Private equity firm to acquire home health, hospice company in $1.1B deal — 5 things to know
Enhabit, a home health and hospice provider with 249 home health locations and 117 hospice locations across 34 states, has entered into a definitive agreement to be acquired by private equity firm Kinderhook Industries in an all-cash transaction valued at about $1.1 billion.
Five things to know:
1. Under the terms of the agreement, Enhabit stockholders will receive $13.80 per share in cash, representing a premium of about 24.4% to the company’s closing stock price Feb. 20, the last full trading day before the transaction was announced. The offer also reflects a 33.8% premium to Enhabit’s 60-day volume-weighted average share price for the period ended Feb. 20.
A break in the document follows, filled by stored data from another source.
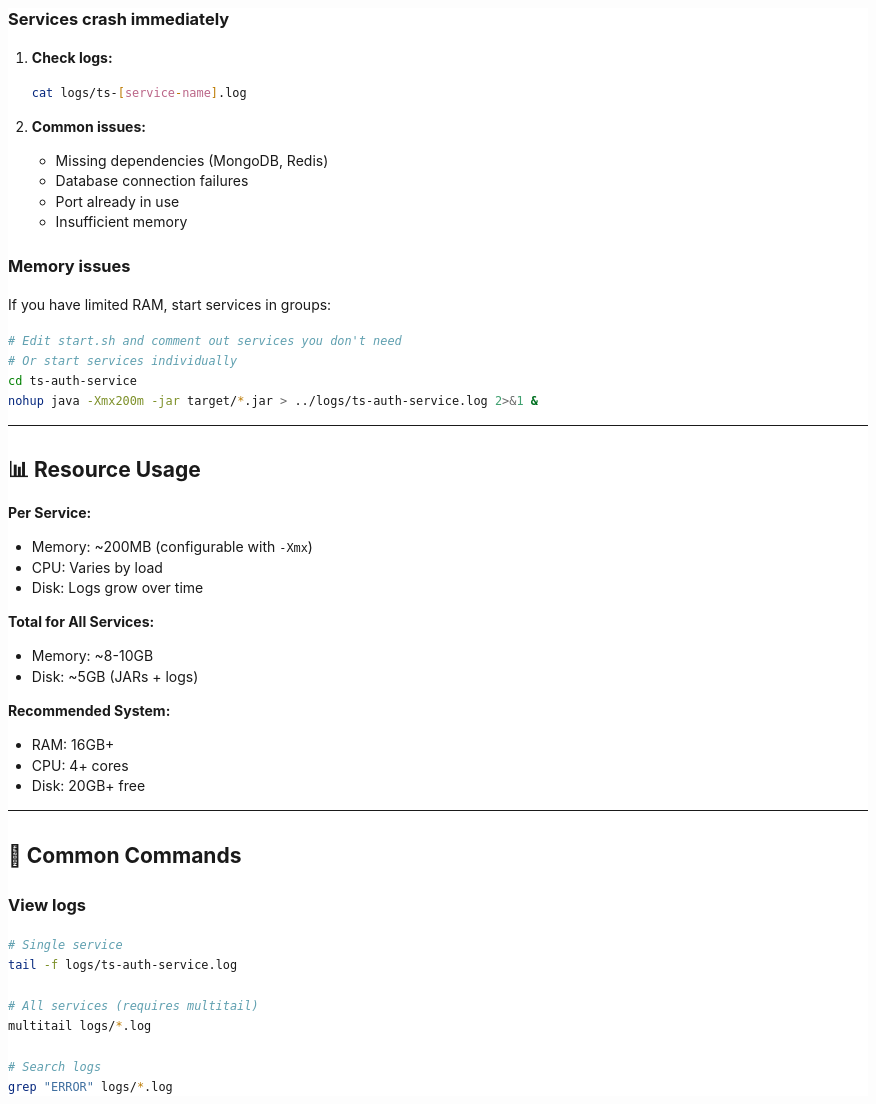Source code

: ### Services crash immediately

1. **Check logs:**
   ```bash
   cat logs/ts-[service-name].log
   ```

2. **Common issues:**
   - Missing dependencies (MongoDB, Redis)
   - Database connection failures
   - Port already in use
   - Insufficient memory

### Memory issues

If you have limited RAM, start services in groups:
```bash
# Edit start.sh and comment out services you don't need
# Or start services individually
cd ts-auth-service
nohup java -Xmx200m -jar target/*.jar > ../logs/ts-auth-service.log 2>&1 &
```

---

## 📊 Resource Usage

**Per Service:**
- Memory: ~200MB (configurable with `-Xmx`)
- CPU: Varies by load
- Disk: Logs grow over time

**Total for All Services:**
- Memory: ~8-10GB
- Disk: ~5GB (JARs + logs)

**Recommended System:**
- RAM: 16GB+
- CPU: 4+ cores
- Disk: 20GB+ free

---

## 🐛 Common Commands

### View logs
```bash
# Single service
tail -f logs/ts-auth-service.log

# All services (requires multitail)
multitail logs/*.log

# Search logs
grep "ERROR" logs/*.log
```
2. Upon completion of the transaction, Enhabit’s common stock will no longer be listed on the New York Stock Exchange and the company will become privately held. Enhabit will continue operating under its existing name and brand.
3. The acquisition was unanimously approved by Enhabit’s board of directors and is expected to close in the second quarter, subject to stockholder approval, regulatory approvals and other closing conditions. Certain Enhabit executive officers have entered into voting and support agreements to vote in favor of the transaction at a special meeting of stockholders.
4. Barb Jacobsmeyer, president and CEO of Enhabit, said the transaction positions the company for long-term growth. “Under Kinderhook’s ownership, Enhabit will benefit from additional resources and expertise that will support long-term investments in our people, clinical excellence and innovation without the short-term pressures of the public markets,” Ms. Jacobsmeyer said in a Feb. 23 news release.
5. New York City-based Kinderhook focuses on middle market businesses in healthcare services, environmental and industrial services, and light manufacturing and automotive sectors. The firm has raised more than $10 billion in committed capital and has completed more than 500 investments and follow-on acquisitions.